De una misma boca salen bendición y maldición. Hermanos míos, esto no debe ser así.  ¿Puede acaso brotar de una misma fuente, agua dulce y agua amarga? Hermanos míos, ¿acaso puede dar aceitunas una higuera o higos una vid? Pues tampoco una fuente de agua amarga puede dar agua dulce (Santiago 3:10-12).

Estos versículos del capítulo 3 de Santiago se aplican a todas nuestras palabras. ¿Has justificado tus comentarios sobre política pensando que no importan? ¿Has compartido algo desagradable en redes sociales o que haya provocado una acalorada discusión? ¿Y qué hay de los insultos y las etiquetas? Tus palabras pueden indicar que la política se ha convertido en un ídolo.

Aunque quizás no lo hagas en el trabajo, tu vida personal está mucho menos oculta que antes gracias a la omnipresente presencia en línea que tiene la mayoría de la gente. En el capítulo 5 de Mateo, Jesús nos llama a amar a nuestros enemigos y a orar por quienes nos persiguen. Esto incluye a candidatos y miembros de posturas políticas opuestas.
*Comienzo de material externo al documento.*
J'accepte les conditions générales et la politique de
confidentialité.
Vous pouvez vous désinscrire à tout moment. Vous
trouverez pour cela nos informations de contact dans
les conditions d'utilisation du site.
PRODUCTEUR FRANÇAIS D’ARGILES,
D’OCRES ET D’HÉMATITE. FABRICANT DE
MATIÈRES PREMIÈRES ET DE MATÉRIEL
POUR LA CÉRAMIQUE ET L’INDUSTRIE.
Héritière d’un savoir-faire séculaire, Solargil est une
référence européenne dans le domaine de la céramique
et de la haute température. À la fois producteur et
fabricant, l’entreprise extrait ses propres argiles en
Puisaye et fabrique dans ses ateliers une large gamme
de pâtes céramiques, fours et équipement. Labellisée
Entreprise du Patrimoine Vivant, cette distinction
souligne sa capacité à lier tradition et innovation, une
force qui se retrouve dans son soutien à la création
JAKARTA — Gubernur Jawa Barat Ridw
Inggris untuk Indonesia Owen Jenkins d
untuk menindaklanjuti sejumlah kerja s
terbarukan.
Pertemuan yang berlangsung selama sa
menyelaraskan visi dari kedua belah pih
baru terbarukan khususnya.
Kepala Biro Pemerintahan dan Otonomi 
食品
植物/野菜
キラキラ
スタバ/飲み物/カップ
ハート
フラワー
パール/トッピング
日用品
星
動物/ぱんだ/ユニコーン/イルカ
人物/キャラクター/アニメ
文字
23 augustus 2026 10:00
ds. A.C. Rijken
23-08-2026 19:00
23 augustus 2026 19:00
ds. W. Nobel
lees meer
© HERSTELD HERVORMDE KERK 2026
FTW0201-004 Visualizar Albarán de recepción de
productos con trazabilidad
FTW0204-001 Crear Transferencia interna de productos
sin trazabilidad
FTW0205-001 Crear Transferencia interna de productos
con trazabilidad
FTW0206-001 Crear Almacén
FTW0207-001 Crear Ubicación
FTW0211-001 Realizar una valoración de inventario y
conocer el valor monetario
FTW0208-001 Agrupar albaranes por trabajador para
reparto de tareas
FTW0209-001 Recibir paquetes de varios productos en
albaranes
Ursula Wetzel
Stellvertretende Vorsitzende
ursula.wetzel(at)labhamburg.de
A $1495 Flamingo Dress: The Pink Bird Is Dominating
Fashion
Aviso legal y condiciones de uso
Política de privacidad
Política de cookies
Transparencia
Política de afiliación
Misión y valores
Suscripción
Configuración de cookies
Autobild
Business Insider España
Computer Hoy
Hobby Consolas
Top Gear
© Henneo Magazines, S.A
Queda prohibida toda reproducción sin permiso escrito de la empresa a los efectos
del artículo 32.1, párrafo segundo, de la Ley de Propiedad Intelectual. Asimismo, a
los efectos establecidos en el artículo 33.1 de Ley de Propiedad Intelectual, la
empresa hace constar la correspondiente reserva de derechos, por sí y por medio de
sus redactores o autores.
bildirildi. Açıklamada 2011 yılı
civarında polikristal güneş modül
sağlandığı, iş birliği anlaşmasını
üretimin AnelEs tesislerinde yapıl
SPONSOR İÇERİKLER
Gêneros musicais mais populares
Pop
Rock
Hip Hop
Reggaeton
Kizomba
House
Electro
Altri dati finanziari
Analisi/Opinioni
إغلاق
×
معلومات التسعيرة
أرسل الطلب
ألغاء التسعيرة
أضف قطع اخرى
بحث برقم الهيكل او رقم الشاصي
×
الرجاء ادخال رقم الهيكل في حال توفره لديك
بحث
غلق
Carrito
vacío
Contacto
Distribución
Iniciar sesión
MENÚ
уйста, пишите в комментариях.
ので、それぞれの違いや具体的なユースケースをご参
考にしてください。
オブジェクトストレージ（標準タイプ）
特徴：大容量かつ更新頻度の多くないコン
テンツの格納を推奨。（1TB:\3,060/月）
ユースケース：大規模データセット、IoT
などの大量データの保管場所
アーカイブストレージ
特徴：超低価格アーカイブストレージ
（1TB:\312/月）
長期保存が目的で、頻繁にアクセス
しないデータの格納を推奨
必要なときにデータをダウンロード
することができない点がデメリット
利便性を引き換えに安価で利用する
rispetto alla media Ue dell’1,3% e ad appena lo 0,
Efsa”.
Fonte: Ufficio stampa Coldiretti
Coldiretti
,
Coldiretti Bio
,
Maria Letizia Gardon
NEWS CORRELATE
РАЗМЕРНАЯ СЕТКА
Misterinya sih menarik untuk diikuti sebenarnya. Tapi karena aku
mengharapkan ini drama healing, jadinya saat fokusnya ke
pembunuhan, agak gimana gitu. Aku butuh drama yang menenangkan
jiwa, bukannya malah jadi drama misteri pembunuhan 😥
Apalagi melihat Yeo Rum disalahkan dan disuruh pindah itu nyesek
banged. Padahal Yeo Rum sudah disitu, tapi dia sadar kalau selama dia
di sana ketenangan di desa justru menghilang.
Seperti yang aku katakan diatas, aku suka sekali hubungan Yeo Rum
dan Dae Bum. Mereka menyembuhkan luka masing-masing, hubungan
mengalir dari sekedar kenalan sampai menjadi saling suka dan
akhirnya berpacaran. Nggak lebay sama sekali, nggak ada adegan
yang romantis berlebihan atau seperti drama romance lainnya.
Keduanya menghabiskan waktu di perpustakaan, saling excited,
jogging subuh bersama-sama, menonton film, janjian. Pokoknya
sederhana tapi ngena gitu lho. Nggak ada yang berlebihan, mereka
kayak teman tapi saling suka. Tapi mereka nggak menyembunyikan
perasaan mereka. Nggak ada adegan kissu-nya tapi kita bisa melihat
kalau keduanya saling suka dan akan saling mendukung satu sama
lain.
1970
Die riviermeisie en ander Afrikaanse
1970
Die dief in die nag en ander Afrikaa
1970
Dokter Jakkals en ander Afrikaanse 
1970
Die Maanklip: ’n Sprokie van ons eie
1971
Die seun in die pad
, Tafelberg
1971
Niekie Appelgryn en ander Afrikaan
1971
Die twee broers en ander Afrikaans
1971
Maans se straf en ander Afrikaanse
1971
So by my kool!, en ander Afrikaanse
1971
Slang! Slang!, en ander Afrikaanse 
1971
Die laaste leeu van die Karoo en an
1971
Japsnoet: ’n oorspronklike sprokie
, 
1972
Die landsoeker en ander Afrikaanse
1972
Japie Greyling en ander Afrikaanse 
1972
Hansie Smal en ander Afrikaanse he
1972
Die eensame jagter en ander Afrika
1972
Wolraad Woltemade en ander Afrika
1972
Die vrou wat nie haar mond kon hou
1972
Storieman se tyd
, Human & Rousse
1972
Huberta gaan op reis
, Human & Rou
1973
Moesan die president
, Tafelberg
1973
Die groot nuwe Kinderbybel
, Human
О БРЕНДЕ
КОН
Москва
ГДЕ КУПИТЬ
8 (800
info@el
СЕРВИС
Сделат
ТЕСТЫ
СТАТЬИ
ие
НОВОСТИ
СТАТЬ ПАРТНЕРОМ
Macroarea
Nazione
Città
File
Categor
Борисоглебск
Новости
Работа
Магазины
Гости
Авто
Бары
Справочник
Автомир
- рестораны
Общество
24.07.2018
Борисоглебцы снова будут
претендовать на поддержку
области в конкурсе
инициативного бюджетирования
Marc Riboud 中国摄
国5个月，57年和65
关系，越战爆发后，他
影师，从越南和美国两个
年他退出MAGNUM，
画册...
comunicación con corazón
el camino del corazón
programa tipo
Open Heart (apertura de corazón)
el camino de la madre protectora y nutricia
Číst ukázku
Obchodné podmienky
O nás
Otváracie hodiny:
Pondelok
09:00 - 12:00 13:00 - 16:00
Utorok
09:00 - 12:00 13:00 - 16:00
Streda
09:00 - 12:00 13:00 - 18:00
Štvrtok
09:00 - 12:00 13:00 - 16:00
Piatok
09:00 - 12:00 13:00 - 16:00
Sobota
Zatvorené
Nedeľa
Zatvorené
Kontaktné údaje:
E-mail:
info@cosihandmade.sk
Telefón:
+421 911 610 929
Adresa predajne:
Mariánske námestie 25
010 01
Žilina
Entre hermanos en la fe, las conversaciones se vuelven aún más divisivas cuando empezamos a juzgar el nivel de justificación y compromiso de alguien con su fe basándonos en por quién votó. Ya lo has oído antes: Fulano no puede ser salvo si votó por X. Solo Dios puede juzgar las intenciones de alguien. Nosotros no podemos ni debemos hacerlo. Y la Palabra de Dios nos recuerda que no juzguemos, para que no seamos juzgados (Mateo 7:1-2). ¿Cómo puedes examinarte a ti mismo primero? ¿Cómo puedes quitar la viga de tu propio ojo antes de mirar la paja en el de tu hermano (Mateo 7:3-5)?

Seas creyente o no, aquellos que tienen opiniones opuestas a las tuyas también fueron creados a imagen de Dios (Génesis 1:27).

Jesús nos llama a amar a nuestros enemigos. Esto incluye a los candidatos y miembros de una postura política opuesta.

Piensa en las personas que te rodean en el trabajo y que saben que eres creyente en Jesús. ¿Reflejan tus palabras tu llamado como embajador de Cristo? Recuerda, nuestro objetivo final es hacer discípulos, ¡no de candidatos, sino de Cristo!

¿Qué podemos hacer en su lugar? Recordemos que a veces lo más pacífico que podemos hacer es guardar silencio y dejar que Dios pelee nuestras batallas. Podemos orar por quienes nos persiguen. Podemos elegir ver lo mejor en los demás.